If you’ve joined my mailing list, watch your inbox sometime late January 2019 for the announcement that Hard Strike has hit the virtual and physical bookshelves.

Another Gray Sunday

We Canadians like nothing better than to complain about the weather, but this weekend, we had snow, freezing rain, rain, and fog after a gray week, so I think I’m just a bit entitled to grumble.  This morning again, just like last Sunday morning, the damp fog closing in on our part of town transported me thirty years into the past and to a different continent.  At this rate, I’ll probably be happier once real winter settles in with minus twenty degree centigrade temperatures – no rain, no fog and more chances of sunshine.  Of course, after a few weeks of minus twenty, I’ll be complaining again.

In just over three weeks, it will be Christmas.  Another year gone.  Where it went, I couldn’t say.  My brain tries to ignore the passing of time but my body feels it, even though I’m at the gym six days a week, exercising harder and more regularly than I did in my forties, or even my thirties.  Being my own boss these days helps me get out there and pump iron instead of sitting in endless, futile meetings where, when all is said and done, much will have been said and precious little done.  I don’t miss those days at all.

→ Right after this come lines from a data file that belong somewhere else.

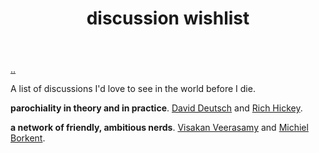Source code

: :PROPERTIES:
:ID: bac1204a-183a-4210-ae93-b4cee2fd1b03
:END:
#+TITLE: discussion wishlist

[[file:..][..]]

A list of discussions I'd love to see in the world before I die.

*parochiality in theory and in practice*.
[[id:369abfa2-8b8c-4540-958f-d0fce79f132b][David Deutsch]] and [[id:a172782b-bceb-4b44-afdf-7a2348d02970][Rich Hickey]].

*a network of friendly, ambitious nerds*.
[[id:5172319f-ed46-4520-a7f2-b68359e69aca][Visakan Veerasamy]] and [[id:7688bf50-5c2c-49b2-9efc-fcf21a539af4][Michiel Borkent]].
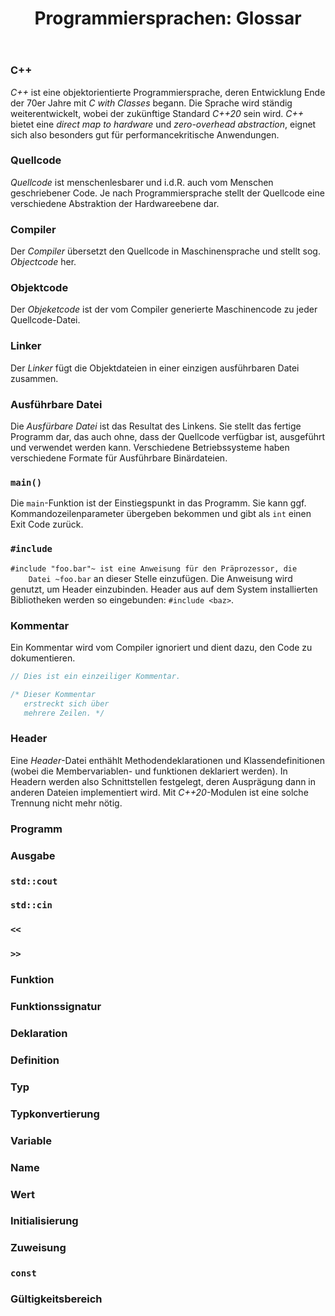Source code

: #+TITLE:  Programmiersprachen:  Glossar

*** C++
    /C++/ ist eine objektorientierte Programmiersprache, deren
    Entwicklung Ende der 70er Jahre mit /C with Classes/ begann.  Die
    Sprache wird ständig weiterentwickelt, wobei der zukünftige
    Standard /C++20/ sein wird.  /C++/ bietet eine /direct map to
    hardware/ und /zero-overhead abstraction/, eignet sich also
    besonders gut für performancekritische Anwendungen.
*** Quellcode
    /Quellcode/ ist menschenlesbarer und i.d.R. auch vom Menschen
    geschriebener Code.  Je nach Programmiersprache stellt der
    Quellcode eine verschiedene Abstraktion der Hardwareebene dar.
*** Compiler
    Der /Compiler/ übersetzt den Quellcode in Maschinensprache und
    stellt sog. /Objectcode/ her.
*** Objektcode
    Der /Objeketcode/ ist der vom Compiler generierte Maschinencode zu
    jeder Quellcode-Datei.
*** Linker
    Der /Linker/ fügt die Objektdateien in einer einzigen ausführbaren
    Datei zusammen.
*** Ausführbare Datei
    Die /Ausfürbare Datei/ ist das Resultat des Linkens.  Sie stellt
    das fertige Programm dar, das auch ohne, dass der Quellcode
    verfügbar ist, ausgeführt und verwendet werden kann.  Verschiedene
    Betriebssysteme haben verschiedene Formate für Ausführbare
    Binärdateien.
*** ~main()~
    Die ~main~-Funktion ist der Einstiegspunkt in das Programm.  Sie
    kann ggf. Kommandozeilenparameter übergeben bekommen und gibt als
    ~int~ einen Exit Code zurück.
*** ~#include~
    ~#include "foo.bar"​~ ist eine Anweisung für den Präprozessor, die
    Datei ~foo.bar~ an dieser Stelle einzufügen.  Die Anweisung wird
    genutzt, um Header einzubinden.  Header aus auf dem System
    installierten Bibliotheken werden so eingebunden:
    ~#include <baz>~.
*** Kommentar
    Ein Kommentar wird vom Compiler ignoriert und dient dazu, den Code
    zu dokumentieren.
    #+BEGIN_SRC cpp
// Dies ist ein einzeiliger Kommentar.

/* Dieser Kommentar
   erstreckt sich über
   mehrere Zeilen. */
    #+END_SRC
*** Header
    Eine /Header/-Datei enthählt Methodendeklarationen und
    Klassendefinitionen (wobei die Membervariablen- und funktionen
    deklariert werden).  In Headern werden also Schnittstellen
    festgelegt, deren Ausprägung dann in anderen Dateien implementiert
    wird.  Mit /C++20/-Modulen ist eine solche Trennung nicht mehr
    nötig.
*** Programm
*** Ausgabe
*** ~std::cout~
*** ~std::cin~
*** ~<<~
*** ~>>~
*** Funktion
*** Funktionssignatur
*** Deklaration
*** Definition
*** Typ
*** Typkonvertierung
*** Variable
*** Name
*** Wert
*** Initialisierung
*** Zuweisung
*** ~const~
*** Gültigkeitsbereich
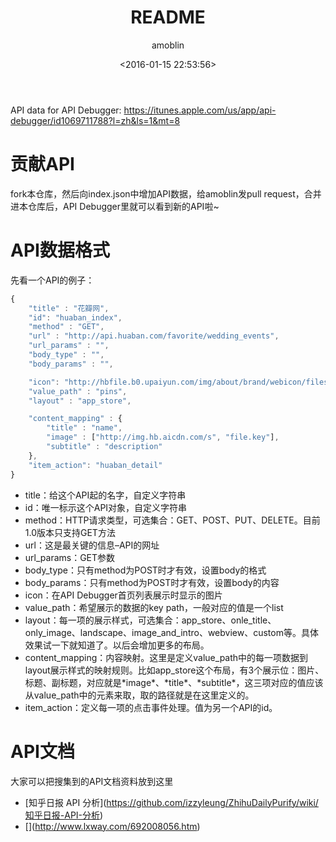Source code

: #+TITLE: README
#+AUTHOR: amoblin
#+EMAIL: amoblin@gmail.com
#+DATE: <2016-01-15 22:53:56>
#+TODO: TODO(t) DOING(i!) | DONE(d)
#+OPTIONS: ^:{}
# This file is created by Marboo<http://marboo.io> template file $MARBOO_HOME/.media/starts/default.org
# 本文件由 Marboo<http://marboo.io> 模板文件 $MARBOO_HOME/.media/starts/default.org 创建

API data for API Debugger: <https://itunes.apple.com/us/app/api-debugger/id1069711788?l=zh&ls=1&mt=8>

* 贡献API

fork本仓库，然后向index.json中增加API数据，给amoblin发pull request，合并进本仓库后，API Debugger里就可以看到新的API啦~

* API数据格式

先看一个API的例子：

#+BEGIN_SRC javascript
{
    "title" : "花瓣网",
    "id": "huaban_index",
    "method" : "GET",
    "url" : "http://api.huaban.com/favorite/wedding_events",
    "url_params" : "",
    "body_type" : "",
    "body_params" : "",

    "icon": "http://hbfile.b0.upaiyun.com/img/about/brand/webicon/files/HuabanWebIcon_64px.png",
    "value_path" : "pins",
    "layout" : "app_store",

    "content_mapping" : {
        "title" : "name",
        "image" : ["http://img.hb.aicdn.com/s", "file.key"],
        "subtitle" : "description"
    },
    "item_action": "huaban_detail"
}
#+END_SRC

- title：给这个API起的名字，自定义字符串
- id：唯一标示这个API对象，自定义字符串
- method：HTTP请求类型，可选集合：GET、POST、PUT、DELETE。目前1.0版本只支持GET方法
- url：这是最关键的信息--API的网址
- url_params：GET参数
- body_type：只有method为POST时才有效，设置body的格式
- body_params：只有method为POST时才有效，设置body的内容
- icon：在API Debugger首页列表展示时显示的图片
- value_path：希望展示的数据的key path，一般对应的值是一个list
- layout：每一项的展示样式，可选集合：app_store、onle_title、only_image、landscape、image_and_intro、webview、custom等。具体效果试一下就知道了。以后会增加更多的布局。
- content_mapping：内容映射。这里是定义value_path中的每一项数据到layout展示样式的映射规则。比如app_store这个布局，有3个展示位：图片、标题、副标题，对应就是*image*、*title*、*subtitle*，这三项对应的值应该从value_path中的元素来取，取的路径就是在这里定义的。
- item_action：定义每一项的点击事件处理。值为另一个API的id。

* API文档

大家可以把搜集到的API文档资料放到这里

- [知乎日报 API 分析](https://github.com/izzyleung/ZhihuDailyPurify/wiki/知乎日报-API-分析)
- [](http://www.lxway.com/692008056.htm)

Hard Strike (Decker’s War Book 7) is in the home stretch.  I’m at the 85% completion mark and intend to see it done by the end of the coming week.


Misty Memories

Our weather in the last few days has been passing strange.  It’s almost as if Mother Nature is giving us a preview of the coming winter — a weather version of a movie trailer.  We got a dumping of snow sufficient to bring out our snow removal contractor, freezing rain, bitter cold and today, a thaw.  And even though everything is still white, our part of the Great White North is smothered in a thick layer of fog right now.  A gray, damp, foggy Sunday, just the right mix to evoke old memories. 

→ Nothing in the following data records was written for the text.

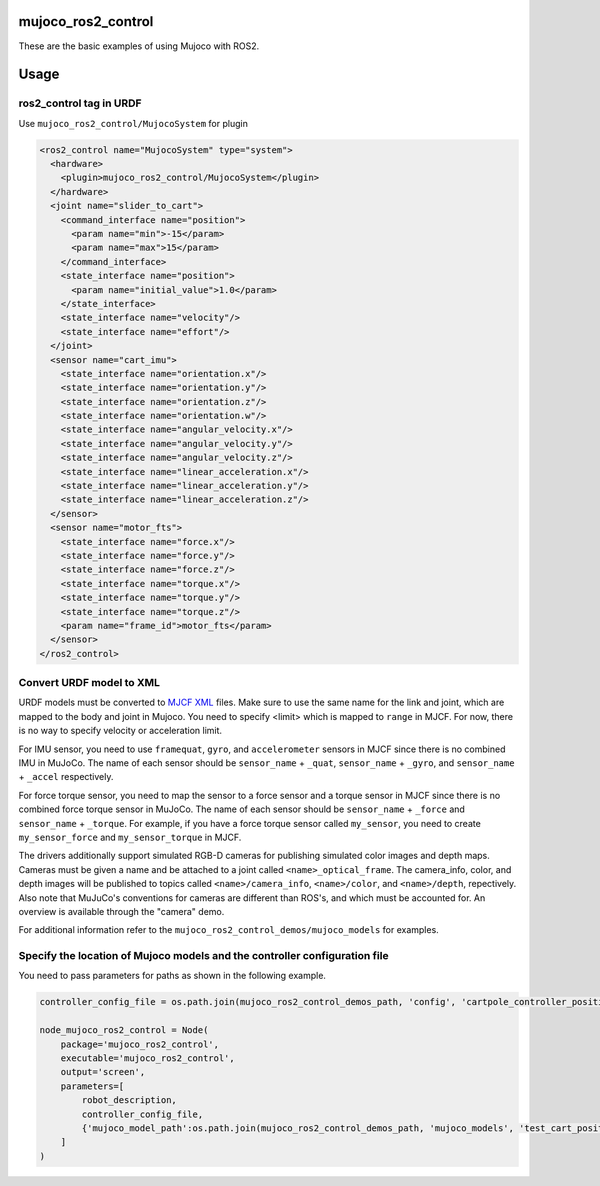 mujoco_ros2_control
=====================
These are the basic examples of using Mujoco with ROS2.

.. image:: images/cart_position.gif
  :alt: Cart

.. image:: images/diff_drive.gif
  :alt: DiffBot

Usage
=====================
ros2_control tag in URDF
--------------------------
Use ``mujoco_ros2_control/MujocoSystem`` for plugin

.. code-block:: xml

  <ros2_control name="MujocoSystem" type="system">
    <hardware>
      <plugin>mujoco_ros2_control/MujocoSystem</plugin>
    </hardware>
    <joint name="slider_to_cart">
      <command_interface name="position">
        <param name="min">-15</param>
        <param name="max">15</param>
      </command_interface>
      <state_interface name="position">
        <param name="initial_value">1.0</param>
      </state_interface>
      <state_interface name="velocity"/>
      <state_interface name="effort"/>
    </joint>
    <sensor name="cart_imu">
      <state_interface name="orientation.x"/>
      <state_interface name="orientation.y"/>
      <state_interface name="orientation.z"/>
      <state_interface name="orientation.w"/>
      <state_interface name="angular_velocity.x"/>
      <state_interface name="angular_velocity.y"/>
      <state_interface name="angular_velocity.z"/>
      <state_interface name="linear_acceleration.x"/>
      <state_interface name="linear_acceleration.y"/>
      <state_interface name="linear_acceleration.z"/>
    </sensor>
    <sensor name="motor_fts">
      <state_interface name="force.x"/>
      <state_interface name="force.y"/>
      <state_interface name="force.z"/>
      <state_interface name="torque.x"/>
      <state_interface name="torque.y"/>
      <state_interface name="torque.z"/>
      <param name="frame_id">motor_fts</param>
    </sensor>
  </ros2_control>

Convert URDF model to XML
--------------------------
URDF models must be converted to `MJCF XML <https://mujoco.readthedocs.io/en/latest/modeling.html>`_ files.
Make sure to use the same name for the link and joint, which are mapped to the body and joint in Mujoco.
You need to specify <limit> which is mapped to ``range`` in MJCF.
For now, there is no way to specify velocity or acceleration limit.

For IMU sensor, you need to use ``framequat``, ``gyro``, and ``accelerometer`` sensors in MJCF since there is no combined IMU in MuJoCo.
The name of each sensor should be ``sensor_name`` + ``_quat``, ``sensor_name`` + ``_gyro``, and ``sensor_name`` + ``_accel`` respectively.

For force torque sensor, you need to map the sensor to a force sensor and a torque sensor in MJCF since there is no combined force torque sensor in MuJoCo.
The name of each sensor should be ``sensor_name`` + ``_force`` and ``sensor_name`` + ``_torque``.
For example, if you have a force torque sensor called ``my_sensor``, you need to create ``my_sensor_force`` and ``my_sensor_torque`` in MJCF.

The drivers additionally support simulated RGB-D cameras for publishing simulated color images and depth maps.
Cameras must be given a name and be attached to a joint called ``<name>_optical_frame``.
The camera_info, color, and depth images will be published to topics called ``<name>/camera_info``,
``<name>/color``, and ``<name>/depth``, repectively.
Also note that MuJuCo's conventions for cameras are different than ROS's, and which must be accounted for.
An overview is available through the "camera" demo.

For additional information refer to the ``mujoco_ros2_control_demos/mujoco_models`` for examples.

Specify the location of Mujoco models and the controller configuration file
----------------------------------------------------------------------------
You need to pass parameters for paths as shown in the following example.

.. code-block:: python3

  controller_config_file = os.path.join(mujoco_ros2_control_demos_path, 'config', 'cartpole_controller_position.yaml')

  node_mujoco_ros2_control = Node(
      package='mujoco_ros2_control',
      executable='mujoco_ros2_control',
      output='screen',
      parameters=[
          robot_description,
          controller_config_file,
          {'mujoco_model_path':os.path.join(mujoco_ros2_control_demos_path, 'mujoco_models', 'test_cart_position.xml')}
      ]
  )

As we do regularly, Mrs Thomson and I were driving to our gym for ninety minutes of much needed exercise this morning.  Once on the brief stretch of highway, I remarked how this dense, chilly fog reminded me of one particular winter when we lived in what was then the Federal Republic of Germany thirty years ago, during my tour with Canadian Forces Europe (CFE).  The Rhine Valley, in the federal state of Baden-Württemberg where CFE had its bases, was and probably still is famous for its damp, foggy weather, especially in winter.  That particular February, we spent the entire month fogged in.  The only times I saw the sun was when I visited the Langenhard training area which sat at higher altitude and therefore above the fog layer.  Looking out over the valley from up there was a thing of beauty!  This morning, our drive through a brief stretch of farmland bordering the highway, reminded me vividly of driving on the A-5, the autobahn running the length of Baden-Württemberg right to the Swiss border during that February thirty years ago.

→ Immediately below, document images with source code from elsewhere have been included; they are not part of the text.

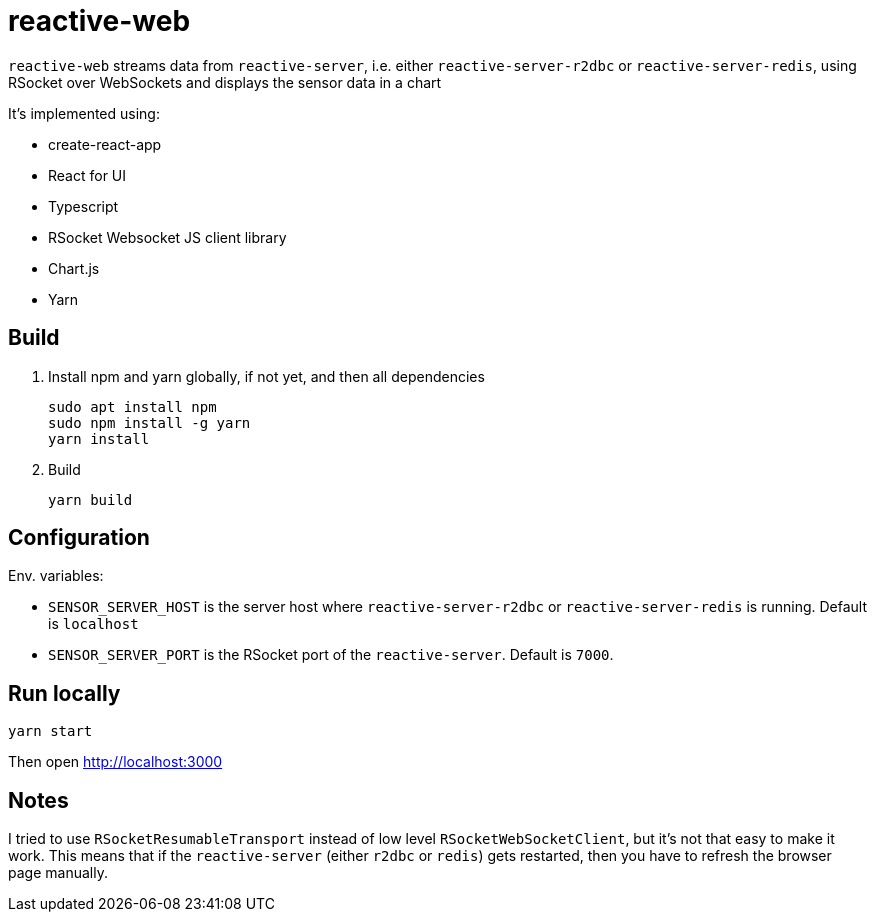 = reactive-web

`reactive-web` streams data from `reactive-server`, i.e. either `reactive-server-r2dbc` or `reactive-server-redis`, using RSocket over WebSockets and displays the sensor data in a chart

It's implemented using:

- create-react-app
- React for UI
- Typescript
- RSocket Websocket JS client library
- Chart.js
- Yarn

== Build

. Install npm and yarn globally, if not yet, and then all dependencies

    sudo apt install npm
    sudo npm install -g yarn
    yarn install

. Build

    yarn build

== Configuration

Env. variables:

- `SENSOR_SERVER_HOST` is the server host where `reactive-server-r2dbc` or `reactive-server-redis` is running. Default is `localhost`
- `SENSOR_SERVER_PORT` is the RSocket port of the `reactive-server`.
Default is `7000`.

== Run locally

    yarn start

Then open http://localhost:3000

== Notes

I tried to use `RSocketResumableTransport` instead of low level `RSocketWebSocketClient`, but it's not that easy to make it work. This means that if the `reactive-server` (either `r2dbc` or `redis`) gets restarted, then you have to refresh the browser page manually.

In other news, I’m moving right along with Hard Strike (Decker’s War Book 7).  It’s now more than three-quarters done.

Winter is Here

It seems like Mother Nature decided to give up on autumn in our part of the Great White North a few weeks early this year — it’s only mid-November and we’re already in winter’s frigid grip.  Fifteen centimeters of snow fell last Thursday evening into Friday and this morning, it’s minus thirteen degrees Celsius although there’s a lovely ice fog blurring the sunshine.

At least productivity has been good lately.  A few weeks ago, I wrote about needing to reassess where I was going with Hard Strike (Decker’s War Book 7).  I’m happy to say taking a step back improved the story line considerably and I’m now almost caught up again — yesterday I passed the two-thirds completion mark.  Since I’m taking a break from writing for a while over Christmas and New Year’s, I expect to send the manuscript to my editor in early January, when she’s back after her own holidays.  Then, I intend to start work on Ashes of Empire: Imperial Twilight, the first of a planned 3-4 novels in 2019, which will include a sixth Siobhan Dunmoore and a second Quis Custodiet.